NO EXCUSES. DID IT ON THE FLY BUT IT ENFORCES THE FACT THAT THE FUNDAMENTALS ARE SO IMPORTANT AND ALWAYS NEED TO BE REFRESHED WITH US AS WEATHERED TECHNICIANS. YOU SHOULD HAVE SEEN THE DEBATE I AND ANOTHER TECH (76 YEARS YOUNG)HAD WITH THESE MILLENNIUM TECHS ON REMOVAL OF NONCONDENSIBLES FROM A R13 CHILLER AS THEY STATED THAT THE BEST WAY IS BLOWING IT OFF THE TOP OF THE CONDENSER.THEY GOT A GOOD LESSON ON R718,717,METHYL CHLORIDE SYSTEMS.

jshipman
3/7/20 at 08:33 AM

Not to knit pick, but the question about motors being an inductive load is a trick question. Motor WINDINGS may be an inductive load, but most motor ASSEMBLIES these days are a capacitive load. That’s the reason many ECM motor assemblies use an inductor on the incoming power line- to bring the current and voltage closer to in phase, lowering overall power consumption.

Chance
2/10/21 at 12:41 PM

I take issue on #10. You connect electrical cables to an outlet. The thing on the wall is not a “plug”. And yes it does make a difference on the gauge of wire used first. Conceptually we can compare it to air flow. You should start with the least restrictive ending with the most restrictive. The voltage drop will be greater running a smaller extension cord first.

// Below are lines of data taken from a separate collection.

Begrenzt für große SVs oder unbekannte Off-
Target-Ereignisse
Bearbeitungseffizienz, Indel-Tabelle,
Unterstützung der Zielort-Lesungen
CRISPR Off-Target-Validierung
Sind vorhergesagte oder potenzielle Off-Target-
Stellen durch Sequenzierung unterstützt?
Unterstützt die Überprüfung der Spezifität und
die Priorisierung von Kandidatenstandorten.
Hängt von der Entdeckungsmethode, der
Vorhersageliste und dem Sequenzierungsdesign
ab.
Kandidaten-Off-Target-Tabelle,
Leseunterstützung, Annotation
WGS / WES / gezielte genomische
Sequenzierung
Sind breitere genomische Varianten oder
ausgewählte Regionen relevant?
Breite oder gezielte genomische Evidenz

Running the thicker extension cable first will terminate that segment at a higher voltage, for the thinner extension cable to start with that higher voltage and then diminish from there. Higher voltage equals less amps (generally speaking on typical devices plugged into an 120 outlet) so there will be less heat generated on both extension cables. We are talking about small amounts, but the question did ask what was best.

Anonymous
4/9/21 at 08:54 PM

Tried to take quiz… but wont go past the first question

4/15/21 at 07:29 PM

Try logging in again and retry

Question 10 on basic electrical circuits
8/19/21 at 08:03 AM

I do not understand question 10 on basic electric circuits. Wouldn’t you want the heavier chord first for the heavier wire can handle more heat? I was always taught to run the heavier chord first.